## EXTRACTED TEXT
※ ※ ※

Drennan was killed while in the course and scope of his employment. Drennan’s estate applied for and received plan benefits, but his widow Mindi Drennan elected to file suit against Golden Peanut on behalf of herself, their children, and Drennan’s estate rather than claim the plan’s death benefit. Drennan’s parents, Louie and Joyce Drennan, were subsequently added as plaintiffs. Golden Peanut filed a motion to abate and compel arbitration. Plaintiffs amended their petition and dropped the estate as a party. The trial court conducted a hearing and denied Golden Peanut’s motion.

II. Issues

Golden Peanut contends that the trial court abused its discretion by denying the motion to abate and compel arbitration. Plaintiffs respond that the arbitration agreement is void under Texas law, that it is not supported by consideration, and that it does not bind nonsignatories.

III. Standard of Review

Golden Peanut contends, and plaintiffs do not dispute, that the arbitration agreement is subject to the Federal Arbitration Act (FAA) 2 and that an order denying a motion to compel arbitration is properly reviewable by mandamus. 3 Even though federal law applies, we still utilize Texas procedural rules when reviewing a petition for writ of mandamus. In re Champion Technologies, Inc., 173 S.W.3d 595, 598 (Tex.App.-Eastland 2005, orig. proceeding). We review orders denying a motion to compel arbitration under the FAA for an abuse of discretion. Jack B. Anglin Co. v. Tipps, 842 S.W.2d 266, 271 (Tex.1992) (orig.proceeding). A trial court abuses its discretion if it acts without reference to any guiding rules or principles or acts in an arbitrary or unreasonable manner. Do wner v. Aquamarine Operators, Inc., 701 S.W.2d 238, 241-42 (Tex.1985). When reviewing matters committed to a trial court’s discretion, an appellate court may not substitute its own judgment for that of the trial court. Walker v. Packer, 827 S.W.2d 833, 839 (Tex.1992) (orig.proceeding). Nor may a reviewing court set aside the trial court’s determination unless it is clear from the record that the trial court could only reach one decision. Id. at 840.

※ ※ ※

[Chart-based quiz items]
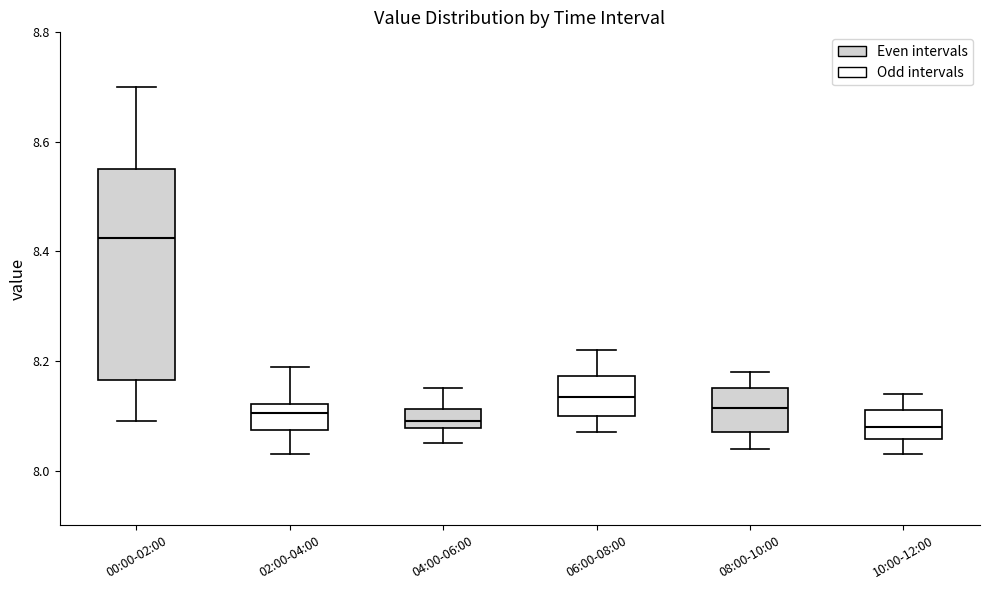

Reading left to right, read every box against the y-axis: the position of its median line, the range the box covers, and the ends of its whiskers. The values are not printed on the chart, so give them approximately, as read against the axis.

00:00-02:00: median 8.42, box 8.16 to 8.56, whiskers 8.10 to 8.70
02:00-04:00: median 8.10, box 8.08 to 8.12, whiskers 8.04 to 8.20
04:00-06:00: median 8.10, box 8.08 to 8.12, whiskers 8.06 to 8.16
06:00-08:00: median 8.14, box 8.10 to 8.18, whiskers 8.08 to 8.22
08:00-10:00: median 8.12, box 8.08 to 8.16, whiskers 8.04 to 8.18
10:00-12:00: median 8.08, box 8.06 to 8.12, whiskers 8.04 to 8.14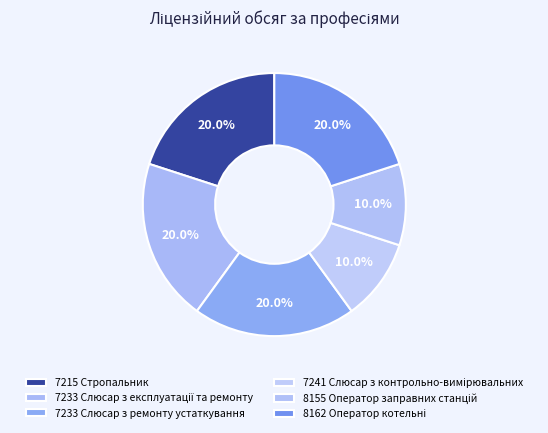

What percentage is the 7233 Слюсар з експлуатації та ремонту slice, to the nearest percent?

20%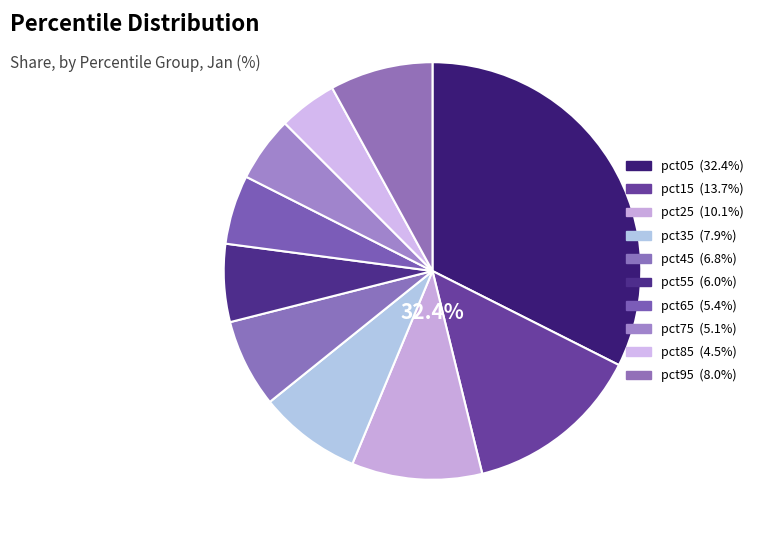

What portion of the pie excludes pct65?

94.6%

※ ※ ※

## TASKS TO COMPLETE
**A)** In the Golden Peanut opinion, what three grounds do the plaintiffs give in response to the claim that the trial court abused its discretion?
**B)** According to the Golden Peanut opinion, which party did the plaintiffs drop when they amended their petition?

## ANSWERS BELOW
**A)**
- The arbitration agreement is void under Texas law.
- The arbitration agreement is not supported by consideration.
- The arbitration agreement does not bind nonsignatories.

**B)** Drennan's estate.